Shared vaults work similarly to competitors. Team folders with role-based permissions, record-level sharing, and credential rotation features are available. Keeper’s “Secrets Manager” for managing API keys, certificates, and machine credentials extends the platform beyond human password management into DevOps credential management.
User experience is the weak point. The interface feels dated compared to 1Password and Dashlane. The browser extension works but isn’t as smooth. The learning curve is steeper, and employee adoption requires more training and handholding.
Pricing: $5/user/month for the Business Starter plan, which is competitive. The Enterprise plan is custom-priced.
Weakness: The user experience gap is real. In organisations where security teams can mandate tool usage, Keeper’s admin strengths outweigh its UX weaknesses. In organisations where adoption is voluntary or cultural, the UX gap undermines uptake.
Bitwarden Business
Bitwarden is the open-source option, and being open-source is its most important feature. The entire codebase is publicly auditable, which provides a level of security transparency that proprietary alternatives can’t match. For organisations that don’t fully trust closed-source security tools (a reasonable position), Bitwarden offers verifiable security.
Self-hosting is available. You can run Bitwarden’s server infrastructure on your own hardware or cloud environment, ensuring that credential data never leaves your control. No other major password manager offers this capability at the business tier. For organisations with data sovereignty requirements or extreme security postures, self-hosting is invaluable.
Admin controls are solid, though not as granular as Keeper’s. Policy enforcement (master password complexity, 2FA requirements), user groups, shared collections with permissions, and event logging cover most enterprise needs.
Directory integration supports Azure AD, Okta, and other SCIM-compatible providers. The setup is more technical than competitors — Bitwarden assumes a degree of administrative capability that consumer-oriented tools don’t.
User experience is functional but minimal. The browser extension works. Autofill works. The interface is clean but spare. It doesn’t have the polish of 1Password or the visual appeal of Dashlane. For technically oriented teams, this is fine. For organisations with non-technical employees, the bare-bones experience may hinder adoption.
Pricing: $4/user/month for the Teams plan, $6/user/month for the Enterprise plan. The most affordable option on this list, and the price difference compounds at scale — a 200-person organisation saves $4,800-9,600/year compared to 1Password or Dashlane.
Weakness: Support is community-first. While paid plans include priority support, the response times and support depth don’t match what enterprise customers expect from 1Password or Keeper. If you need hand-holding during deployment, budget for internal expertise.
The Recommendation
If user adoption is your primary concern: 1Password. The UX is the best, and the product works reliably. Happy users are secure users.
If compliance and audit requirements drive the decision: Keeper. The admin controls and reporting are unmatched.
If budget is the primary constraint: Bitwarden. Excellent security at the lowest cost, especially if you have technical staff to manage it.

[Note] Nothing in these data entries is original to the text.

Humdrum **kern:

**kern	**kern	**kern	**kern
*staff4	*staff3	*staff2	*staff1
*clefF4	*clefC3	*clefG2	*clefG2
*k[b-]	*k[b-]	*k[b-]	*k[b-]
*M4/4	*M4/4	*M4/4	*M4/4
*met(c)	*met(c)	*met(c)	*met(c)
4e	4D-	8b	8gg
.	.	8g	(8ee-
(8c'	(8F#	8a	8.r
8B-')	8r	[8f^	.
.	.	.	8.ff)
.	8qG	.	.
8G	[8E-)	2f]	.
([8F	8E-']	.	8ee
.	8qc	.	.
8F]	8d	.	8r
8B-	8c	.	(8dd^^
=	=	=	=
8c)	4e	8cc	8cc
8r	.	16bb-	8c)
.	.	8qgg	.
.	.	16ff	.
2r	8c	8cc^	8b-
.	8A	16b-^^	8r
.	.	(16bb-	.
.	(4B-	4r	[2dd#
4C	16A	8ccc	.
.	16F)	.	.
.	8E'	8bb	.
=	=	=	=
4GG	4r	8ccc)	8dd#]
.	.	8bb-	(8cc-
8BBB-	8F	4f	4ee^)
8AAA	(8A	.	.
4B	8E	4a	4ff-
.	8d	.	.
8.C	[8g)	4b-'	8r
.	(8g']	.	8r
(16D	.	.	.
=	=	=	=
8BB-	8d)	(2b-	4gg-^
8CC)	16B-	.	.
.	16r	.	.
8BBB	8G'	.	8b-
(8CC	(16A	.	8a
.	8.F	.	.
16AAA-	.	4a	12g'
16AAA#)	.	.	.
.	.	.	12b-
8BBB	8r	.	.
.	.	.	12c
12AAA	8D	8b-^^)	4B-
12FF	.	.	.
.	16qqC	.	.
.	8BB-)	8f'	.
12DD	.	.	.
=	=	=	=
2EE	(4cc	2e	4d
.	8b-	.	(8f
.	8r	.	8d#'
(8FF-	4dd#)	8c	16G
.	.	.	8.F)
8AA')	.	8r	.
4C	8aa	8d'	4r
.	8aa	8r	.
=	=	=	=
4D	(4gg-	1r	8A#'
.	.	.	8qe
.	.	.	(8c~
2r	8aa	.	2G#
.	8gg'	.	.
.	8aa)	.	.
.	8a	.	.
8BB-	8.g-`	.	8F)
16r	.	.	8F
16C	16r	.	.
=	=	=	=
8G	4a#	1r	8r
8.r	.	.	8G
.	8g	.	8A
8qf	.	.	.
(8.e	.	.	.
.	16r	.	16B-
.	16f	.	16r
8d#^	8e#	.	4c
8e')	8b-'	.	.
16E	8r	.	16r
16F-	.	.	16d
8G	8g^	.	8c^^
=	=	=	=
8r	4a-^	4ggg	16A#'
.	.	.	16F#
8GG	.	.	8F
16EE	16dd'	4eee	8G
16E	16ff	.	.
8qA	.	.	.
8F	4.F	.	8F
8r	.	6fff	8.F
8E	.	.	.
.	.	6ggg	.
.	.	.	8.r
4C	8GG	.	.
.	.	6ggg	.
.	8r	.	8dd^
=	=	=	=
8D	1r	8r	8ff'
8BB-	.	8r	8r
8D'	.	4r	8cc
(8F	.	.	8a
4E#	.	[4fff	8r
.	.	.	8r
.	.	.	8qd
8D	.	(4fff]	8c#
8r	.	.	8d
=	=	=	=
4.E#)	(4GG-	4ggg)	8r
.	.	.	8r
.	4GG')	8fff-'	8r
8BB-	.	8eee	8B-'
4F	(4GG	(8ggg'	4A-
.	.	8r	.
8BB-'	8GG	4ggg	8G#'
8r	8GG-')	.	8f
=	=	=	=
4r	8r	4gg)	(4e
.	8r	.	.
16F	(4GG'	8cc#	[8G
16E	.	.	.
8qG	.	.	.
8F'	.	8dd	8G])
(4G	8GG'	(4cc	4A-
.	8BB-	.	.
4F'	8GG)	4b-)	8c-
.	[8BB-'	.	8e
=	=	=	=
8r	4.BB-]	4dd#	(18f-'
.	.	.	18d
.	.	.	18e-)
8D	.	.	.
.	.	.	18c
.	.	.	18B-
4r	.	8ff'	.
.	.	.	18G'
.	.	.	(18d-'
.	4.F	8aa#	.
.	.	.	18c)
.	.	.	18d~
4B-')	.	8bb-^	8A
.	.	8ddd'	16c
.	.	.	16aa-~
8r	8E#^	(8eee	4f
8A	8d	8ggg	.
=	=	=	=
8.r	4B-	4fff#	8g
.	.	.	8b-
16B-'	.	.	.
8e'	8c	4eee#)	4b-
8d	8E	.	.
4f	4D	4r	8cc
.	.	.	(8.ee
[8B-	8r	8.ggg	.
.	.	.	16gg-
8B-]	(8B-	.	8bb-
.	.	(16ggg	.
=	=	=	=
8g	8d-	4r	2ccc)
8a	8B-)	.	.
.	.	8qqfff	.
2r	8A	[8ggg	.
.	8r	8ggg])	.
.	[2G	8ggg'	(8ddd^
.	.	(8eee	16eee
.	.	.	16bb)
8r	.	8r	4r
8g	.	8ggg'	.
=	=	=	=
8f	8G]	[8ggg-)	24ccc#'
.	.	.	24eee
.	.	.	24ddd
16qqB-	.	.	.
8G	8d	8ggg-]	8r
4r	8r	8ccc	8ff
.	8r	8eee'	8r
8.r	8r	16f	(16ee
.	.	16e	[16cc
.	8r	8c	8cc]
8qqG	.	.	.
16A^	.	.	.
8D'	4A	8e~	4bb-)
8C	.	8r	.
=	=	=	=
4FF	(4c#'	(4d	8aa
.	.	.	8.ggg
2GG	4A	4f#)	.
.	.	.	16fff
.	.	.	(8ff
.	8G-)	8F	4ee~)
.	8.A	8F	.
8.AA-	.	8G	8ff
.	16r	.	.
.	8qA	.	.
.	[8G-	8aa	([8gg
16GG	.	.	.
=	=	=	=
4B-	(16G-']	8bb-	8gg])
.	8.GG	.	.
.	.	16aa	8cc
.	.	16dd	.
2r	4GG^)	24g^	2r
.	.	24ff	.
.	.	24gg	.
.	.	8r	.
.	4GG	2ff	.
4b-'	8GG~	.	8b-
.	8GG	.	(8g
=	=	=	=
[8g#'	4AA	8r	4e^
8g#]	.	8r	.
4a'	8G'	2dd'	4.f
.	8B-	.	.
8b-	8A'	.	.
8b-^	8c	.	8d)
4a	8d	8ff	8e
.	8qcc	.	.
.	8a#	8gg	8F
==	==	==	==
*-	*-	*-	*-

If you want a solid all-rounder with extras: Dashlane. The VPN inclusion and Smart Spaces feature make it attractive for certain use cases.
Whichever you choose, actually deploying it matters more than which one you pick. A password manager that sits in 40% of your employees’ browsers is a security liability, not an asset, because it creates a false sense of protection. Plan for training, enforcement, and ongoing monitoring. The tool is the easy part. The organisational change is the hard part.